**Task to carry out:**
Reproduce the records below from the line with "Look at this image. Segment: 'left" to the line with "59V85L190 91L200 90L215", including both of those lines.
--------------------------------------------------
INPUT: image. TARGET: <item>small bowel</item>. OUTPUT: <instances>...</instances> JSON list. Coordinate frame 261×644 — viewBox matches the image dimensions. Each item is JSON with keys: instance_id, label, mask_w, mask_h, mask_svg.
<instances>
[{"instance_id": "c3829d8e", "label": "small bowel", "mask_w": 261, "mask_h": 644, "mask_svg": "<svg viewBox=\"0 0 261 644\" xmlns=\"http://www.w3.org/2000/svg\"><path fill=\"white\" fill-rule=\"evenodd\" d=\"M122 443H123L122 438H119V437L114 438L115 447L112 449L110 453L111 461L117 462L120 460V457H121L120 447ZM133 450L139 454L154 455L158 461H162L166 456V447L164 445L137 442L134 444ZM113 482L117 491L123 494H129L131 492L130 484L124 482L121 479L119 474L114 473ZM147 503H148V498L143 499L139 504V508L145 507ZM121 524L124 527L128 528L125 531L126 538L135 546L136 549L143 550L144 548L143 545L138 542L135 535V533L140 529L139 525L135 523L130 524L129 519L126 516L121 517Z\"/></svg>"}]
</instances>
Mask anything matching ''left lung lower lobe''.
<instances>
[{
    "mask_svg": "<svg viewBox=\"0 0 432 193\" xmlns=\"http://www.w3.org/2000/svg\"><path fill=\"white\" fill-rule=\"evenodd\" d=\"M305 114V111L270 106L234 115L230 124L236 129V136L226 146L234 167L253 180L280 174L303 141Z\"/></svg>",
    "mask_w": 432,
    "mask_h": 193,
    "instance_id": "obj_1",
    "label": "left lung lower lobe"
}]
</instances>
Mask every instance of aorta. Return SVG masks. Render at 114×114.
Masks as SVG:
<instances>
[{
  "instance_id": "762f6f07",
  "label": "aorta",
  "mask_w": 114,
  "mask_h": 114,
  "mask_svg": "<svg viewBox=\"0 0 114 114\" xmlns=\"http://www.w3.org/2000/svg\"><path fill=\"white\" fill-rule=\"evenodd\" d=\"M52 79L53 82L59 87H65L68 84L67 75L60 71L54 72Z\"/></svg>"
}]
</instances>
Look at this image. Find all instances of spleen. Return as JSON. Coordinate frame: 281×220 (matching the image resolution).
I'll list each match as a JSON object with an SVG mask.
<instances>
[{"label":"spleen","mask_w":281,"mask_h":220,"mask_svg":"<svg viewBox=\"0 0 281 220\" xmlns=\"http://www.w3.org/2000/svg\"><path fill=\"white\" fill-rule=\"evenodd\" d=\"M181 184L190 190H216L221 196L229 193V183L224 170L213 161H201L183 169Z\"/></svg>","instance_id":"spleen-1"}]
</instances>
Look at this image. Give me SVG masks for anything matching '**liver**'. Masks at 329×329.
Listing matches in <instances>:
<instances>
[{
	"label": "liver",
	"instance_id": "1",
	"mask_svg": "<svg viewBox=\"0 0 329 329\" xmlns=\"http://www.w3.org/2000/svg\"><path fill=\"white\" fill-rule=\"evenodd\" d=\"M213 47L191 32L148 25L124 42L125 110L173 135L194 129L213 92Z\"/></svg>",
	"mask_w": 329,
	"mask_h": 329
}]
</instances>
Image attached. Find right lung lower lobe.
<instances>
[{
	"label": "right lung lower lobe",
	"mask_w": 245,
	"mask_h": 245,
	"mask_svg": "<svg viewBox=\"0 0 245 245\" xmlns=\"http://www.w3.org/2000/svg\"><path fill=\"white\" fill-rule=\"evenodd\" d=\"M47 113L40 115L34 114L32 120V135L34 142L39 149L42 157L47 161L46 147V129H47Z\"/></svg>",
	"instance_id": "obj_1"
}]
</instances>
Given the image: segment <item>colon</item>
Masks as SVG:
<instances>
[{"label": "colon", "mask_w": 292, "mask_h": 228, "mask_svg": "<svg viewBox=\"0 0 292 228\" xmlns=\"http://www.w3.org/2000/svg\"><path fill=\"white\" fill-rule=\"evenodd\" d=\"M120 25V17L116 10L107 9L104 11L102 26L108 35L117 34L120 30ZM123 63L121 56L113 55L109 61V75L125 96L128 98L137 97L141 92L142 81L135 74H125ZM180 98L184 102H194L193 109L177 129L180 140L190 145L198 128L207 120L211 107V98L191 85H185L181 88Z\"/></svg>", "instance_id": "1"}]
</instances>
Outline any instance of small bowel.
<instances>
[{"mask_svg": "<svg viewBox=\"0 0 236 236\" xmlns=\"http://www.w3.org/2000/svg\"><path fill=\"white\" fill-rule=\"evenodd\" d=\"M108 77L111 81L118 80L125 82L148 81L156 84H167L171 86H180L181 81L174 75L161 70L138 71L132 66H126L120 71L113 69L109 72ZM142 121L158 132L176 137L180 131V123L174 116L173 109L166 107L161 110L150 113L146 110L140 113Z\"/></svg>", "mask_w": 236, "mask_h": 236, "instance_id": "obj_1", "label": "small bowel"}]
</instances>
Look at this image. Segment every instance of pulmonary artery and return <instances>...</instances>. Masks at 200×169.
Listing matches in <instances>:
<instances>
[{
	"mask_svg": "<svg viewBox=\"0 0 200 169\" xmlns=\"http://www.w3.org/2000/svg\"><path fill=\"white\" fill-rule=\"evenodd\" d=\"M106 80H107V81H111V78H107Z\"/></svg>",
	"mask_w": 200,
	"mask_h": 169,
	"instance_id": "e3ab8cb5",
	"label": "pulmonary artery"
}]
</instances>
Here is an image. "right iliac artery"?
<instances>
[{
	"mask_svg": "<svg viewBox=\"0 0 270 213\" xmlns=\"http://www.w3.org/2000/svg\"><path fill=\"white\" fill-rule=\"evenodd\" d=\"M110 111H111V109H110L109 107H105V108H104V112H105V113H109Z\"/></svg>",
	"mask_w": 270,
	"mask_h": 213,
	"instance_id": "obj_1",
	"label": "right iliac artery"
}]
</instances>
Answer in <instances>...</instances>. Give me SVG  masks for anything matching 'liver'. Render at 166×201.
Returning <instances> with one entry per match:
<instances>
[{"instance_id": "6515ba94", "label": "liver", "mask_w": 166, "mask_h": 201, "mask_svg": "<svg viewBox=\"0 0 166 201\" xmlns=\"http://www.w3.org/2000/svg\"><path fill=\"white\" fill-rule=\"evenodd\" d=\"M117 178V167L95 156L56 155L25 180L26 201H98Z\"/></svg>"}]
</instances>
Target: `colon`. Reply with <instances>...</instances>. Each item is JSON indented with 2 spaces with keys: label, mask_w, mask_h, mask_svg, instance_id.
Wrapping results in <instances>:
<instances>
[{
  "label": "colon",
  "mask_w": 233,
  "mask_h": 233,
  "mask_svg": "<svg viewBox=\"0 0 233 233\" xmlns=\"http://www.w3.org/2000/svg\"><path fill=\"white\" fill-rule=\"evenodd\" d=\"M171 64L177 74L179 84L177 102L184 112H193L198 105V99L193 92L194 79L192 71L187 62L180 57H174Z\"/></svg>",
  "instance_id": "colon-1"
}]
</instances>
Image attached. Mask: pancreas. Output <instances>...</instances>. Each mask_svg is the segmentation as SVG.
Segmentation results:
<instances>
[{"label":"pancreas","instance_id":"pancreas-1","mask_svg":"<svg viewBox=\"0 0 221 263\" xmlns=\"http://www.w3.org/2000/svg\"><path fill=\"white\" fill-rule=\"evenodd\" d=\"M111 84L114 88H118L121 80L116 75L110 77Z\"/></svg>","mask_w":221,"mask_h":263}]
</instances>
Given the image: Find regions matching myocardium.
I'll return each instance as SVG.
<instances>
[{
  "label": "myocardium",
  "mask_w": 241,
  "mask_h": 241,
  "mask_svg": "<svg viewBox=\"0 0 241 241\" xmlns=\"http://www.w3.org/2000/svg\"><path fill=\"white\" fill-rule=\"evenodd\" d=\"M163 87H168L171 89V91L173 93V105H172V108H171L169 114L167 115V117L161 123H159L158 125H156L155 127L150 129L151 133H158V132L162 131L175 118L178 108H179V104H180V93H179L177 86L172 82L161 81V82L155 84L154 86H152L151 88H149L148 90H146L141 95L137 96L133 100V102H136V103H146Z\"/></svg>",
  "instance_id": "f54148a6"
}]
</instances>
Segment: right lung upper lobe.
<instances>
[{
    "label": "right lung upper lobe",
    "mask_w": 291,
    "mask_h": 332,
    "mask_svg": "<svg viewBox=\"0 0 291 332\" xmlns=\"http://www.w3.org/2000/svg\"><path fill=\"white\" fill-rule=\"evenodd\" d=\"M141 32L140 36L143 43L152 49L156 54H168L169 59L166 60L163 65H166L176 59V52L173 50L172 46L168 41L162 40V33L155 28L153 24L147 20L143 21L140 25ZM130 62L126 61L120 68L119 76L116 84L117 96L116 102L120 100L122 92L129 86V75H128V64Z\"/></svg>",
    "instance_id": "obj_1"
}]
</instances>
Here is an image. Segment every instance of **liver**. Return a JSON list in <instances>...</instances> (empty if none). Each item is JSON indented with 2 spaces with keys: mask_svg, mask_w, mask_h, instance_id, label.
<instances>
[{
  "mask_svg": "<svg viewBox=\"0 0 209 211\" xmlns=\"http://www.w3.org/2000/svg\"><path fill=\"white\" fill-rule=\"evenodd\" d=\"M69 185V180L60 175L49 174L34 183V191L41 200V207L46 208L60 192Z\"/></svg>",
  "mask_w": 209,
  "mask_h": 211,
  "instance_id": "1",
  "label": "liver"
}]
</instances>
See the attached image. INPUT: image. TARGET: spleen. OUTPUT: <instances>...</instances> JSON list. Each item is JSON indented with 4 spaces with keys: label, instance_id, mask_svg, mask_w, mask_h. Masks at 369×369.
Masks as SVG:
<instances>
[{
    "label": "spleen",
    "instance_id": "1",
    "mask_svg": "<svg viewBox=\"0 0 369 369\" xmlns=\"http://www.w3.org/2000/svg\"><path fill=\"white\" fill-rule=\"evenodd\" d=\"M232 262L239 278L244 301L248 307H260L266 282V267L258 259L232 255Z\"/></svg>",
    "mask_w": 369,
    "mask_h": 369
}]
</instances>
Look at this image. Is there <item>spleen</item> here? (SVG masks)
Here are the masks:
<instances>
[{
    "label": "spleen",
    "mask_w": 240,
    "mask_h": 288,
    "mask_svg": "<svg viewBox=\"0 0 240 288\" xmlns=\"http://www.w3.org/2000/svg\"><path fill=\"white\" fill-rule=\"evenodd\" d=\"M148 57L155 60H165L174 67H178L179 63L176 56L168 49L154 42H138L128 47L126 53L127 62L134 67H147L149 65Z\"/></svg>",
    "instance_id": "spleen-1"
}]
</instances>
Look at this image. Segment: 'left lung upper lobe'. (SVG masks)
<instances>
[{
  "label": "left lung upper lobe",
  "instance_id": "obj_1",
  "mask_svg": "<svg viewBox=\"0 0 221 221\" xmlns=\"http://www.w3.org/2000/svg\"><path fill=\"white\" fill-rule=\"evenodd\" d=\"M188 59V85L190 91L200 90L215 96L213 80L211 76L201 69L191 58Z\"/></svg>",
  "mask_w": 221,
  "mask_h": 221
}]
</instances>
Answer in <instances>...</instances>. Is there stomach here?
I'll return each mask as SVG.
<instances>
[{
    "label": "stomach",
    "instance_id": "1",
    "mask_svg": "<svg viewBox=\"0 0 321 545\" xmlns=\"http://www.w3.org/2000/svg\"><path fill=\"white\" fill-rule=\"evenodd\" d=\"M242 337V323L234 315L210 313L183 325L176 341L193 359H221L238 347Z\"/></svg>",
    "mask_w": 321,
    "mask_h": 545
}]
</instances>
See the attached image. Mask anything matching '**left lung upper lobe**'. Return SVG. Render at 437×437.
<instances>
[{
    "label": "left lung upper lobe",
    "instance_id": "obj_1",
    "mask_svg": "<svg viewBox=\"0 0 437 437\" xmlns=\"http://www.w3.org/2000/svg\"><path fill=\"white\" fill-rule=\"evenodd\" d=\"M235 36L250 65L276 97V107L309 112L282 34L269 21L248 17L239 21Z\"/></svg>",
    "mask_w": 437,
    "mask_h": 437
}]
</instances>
--------------------------------------------------
**Final answer:**
Look at this image. Segment: 'left lung upper lobe'. (SVG masks)
<instances>
[{
  "label": "left lung upper lobe",
  "instance_id": "obj_1",
  "mask_svg": "<svg viewBox=\"0 0 221 221\" xmlns=\"http://www.w3.org/2000/svg\"><path fill=\"white\" fill-rule=\"evenodd\" d=\"M188 59V85L190 91L200 90L215 96L213 80L211 76L201 69L191 58Z\"/></svg>",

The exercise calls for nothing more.